Singapore has made a bold move towards mainstream digital finance through the launch of its first tokenized retail fund. The innovative initiative, the result of a collaboration between Franklin Templeton and DBS Bank, offers a US dollar short-term money market strategy recorded on a blockchain register. With a minimum requirement of just US$20, it’s anticipated to be available to retail customers in the first quarter of 2026.
The Monetary Authority of Singapore (MAS) has granted its approval for the fund, known as the Franklin Onchain US Dollar Short-Term Money Market Fund. This endorsement ushers in a regulated, low-volatility cash vehicle on blockchain rails. The process of tokenization allows for fractional ownership, expedited record-keeping, and near real-time transparency, all while maintaining the familiar economic structure of a money market fund.

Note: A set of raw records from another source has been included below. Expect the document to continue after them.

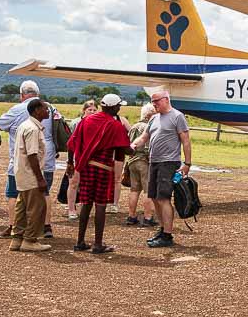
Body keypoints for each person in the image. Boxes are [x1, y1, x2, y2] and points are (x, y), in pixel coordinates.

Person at [0, 80, 62, 239]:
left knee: (14, 194)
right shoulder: (52, 108)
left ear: (22, 95)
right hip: (47, 157)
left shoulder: (18, 110)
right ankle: (46, 227)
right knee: (44, 193)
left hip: (22, 161)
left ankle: (14, 227)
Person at [66, 94, 132, 254]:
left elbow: (72, 143)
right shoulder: (115, 125)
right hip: (103, 169)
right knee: (101, 205)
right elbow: (124, 148)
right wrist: (134, 147)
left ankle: (80, 242)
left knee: (86, 203)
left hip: (86, 167)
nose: (119, 108)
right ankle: (97, 244)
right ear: (112, 107)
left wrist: (70, 162)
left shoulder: (86, 121)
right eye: (118, 106)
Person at [131, 90, 191, 248]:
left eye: (156, 101)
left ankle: (167, 235)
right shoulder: (154, 119)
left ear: (166, 99)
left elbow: (185, 140)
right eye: (152, 102)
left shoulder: (177, 116)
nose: (154, 104)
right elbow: (144, 137)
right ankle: (162, 229)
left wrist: (187, 163)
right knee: (155, 197)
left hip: (169, 162)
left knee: (163, 198)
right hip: (153, 162)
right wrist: (133, 145)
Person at [10, 99, 52, 254]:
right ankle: (30, 240)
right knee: (37, 208)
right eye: (45, 109)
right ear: (36, 111)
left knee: (22, 207)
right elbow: (32, 155)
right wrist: (40, 178)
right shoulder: (33, 129)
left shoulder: (25, 125)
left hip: (22, 173)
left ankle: (17, 239)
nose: (48, 111)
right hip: (30, 174)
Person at [123, 102, 157, 227]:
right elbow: (149, 146)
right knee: (148, 191)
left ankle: (131, 216)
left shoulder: (133, 126)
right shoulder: (148, 127)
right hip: (144, 161)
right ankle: (148, 217)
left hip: (132, 161)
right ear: (150, 115)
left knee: (134, 190)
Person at [65, 99, 99, 220]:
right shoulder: (76, 123)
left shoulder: (98, 124)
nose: (92, 112)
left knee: (88, 184)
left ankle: (84, 209)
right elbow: (70, 143)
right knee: (73, 183)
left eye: (95, 110)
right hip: (76, 157)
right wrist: (70, 161)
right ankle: (71, 209)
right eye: (90, 109)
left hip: (91, 158)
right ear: (84, 110)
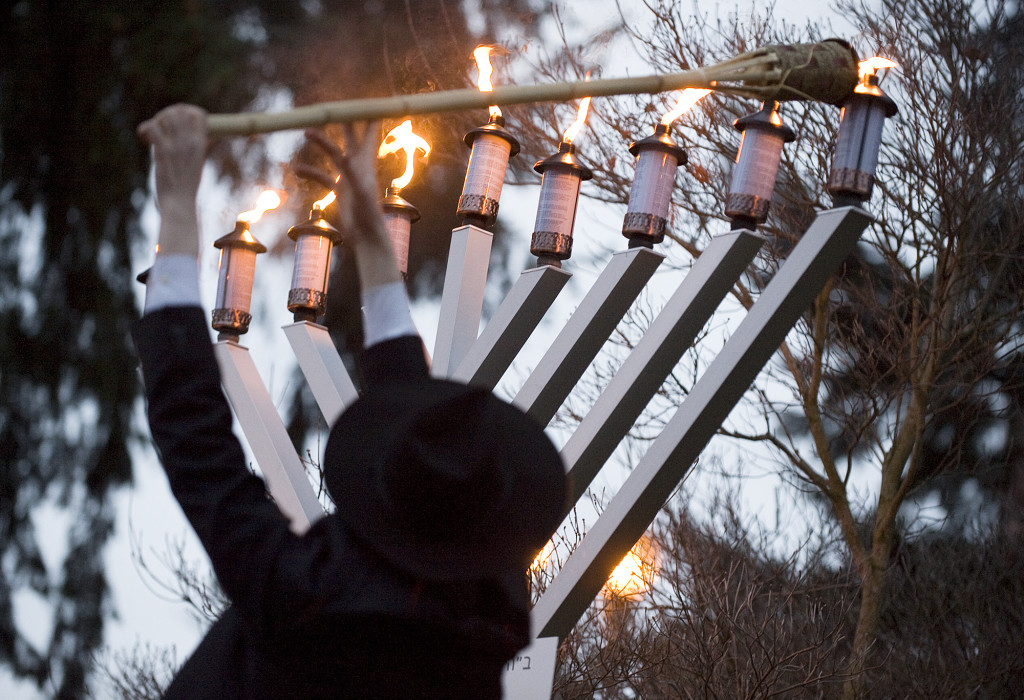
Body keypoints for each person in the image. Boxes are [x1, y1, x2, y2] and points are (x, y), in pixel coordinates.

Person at [133, 104, 567, 699]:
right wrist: (371, 240)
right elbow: (417, 435)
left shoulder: (304, 596)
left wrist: (177, 208)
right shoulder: (485, 631)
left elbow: (196, 433)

For now, the fund is accessible through DBS relationship managers for wealth clients and accredited investors, with plans for a broader retail rollout in 2026. The low minimum requirement of US$20 significantly reduces the barrier to entry compared to traditional share classes, making high-quality, short-duration U.S. dollar assets more accessible to a wider range of investors.
The adoption of an on-chain share register provides investors with increased transparency, including daily yield accrual and real-time fund data. It also results in improved operational efficiency in the subscription, transfer, and redemption processes. The blockchain’s tamper-resistant ledger further enhances auditability throughout the investment lifecycle.
The tokenized model follows closely in the footsteps of Franklin Templeton’s Luxembourg-domiciled US Dollar Short Term Money Market Fund, a strategy boasting over 30 years of performance history. The key benefits? Liquidity, capital stability, and competitive cash yields, now amplified by the speed and transparency offered by blockchain technology.
The Benji Technology Platform, Franklin Templeton’s proprietary solution, drives the fund’s blockchain-integrated record-keeping and administration. This technology stack is also available as a white-label infrastructure for banks and asset managers looking to tokenize securities or support fully on-chain money market funds across a variety of use cases, including retail, wealth, institutional, and collateral.
DBS Bank, known for its digital leadership and financial robustness, targets this investment opportunity at the mass-affluent and retail segments. Franklin Templeton, having been involved in digital assets since 2018, has demonstrated its commitment to advancing the tokenization of financial assets by launching the first fully tokenized UCITS fund in 2024.
For investors, the core economics remain the same as in a traditional cash fund, but the added advantage of blockchain registry provides faster settlement, better transparency, and potential integration with programmable finance. The retail launch timeline, secondary-market transfer mechanisms, and tokenization adoption rate by other banks and asset managers will be key milestones to watch.
What is the significance of the tokenized fund?
Participating in the fund allows investors to take advantage of enhanced transparency, faster record-keeping, and near real-time transparency while preserving the familiar economics of a money market fund.
Who currently has access to the fund?
The fund is immediately available to DBS Bank’s wealth clients and accredited investors, with a broader retail rollout planned for 2026.
What is the minimum investment requirement for the fund?
The minimum requirement to participate in the fund is just US$20, significantly reducing the barrier to entry compared to traditional share classes.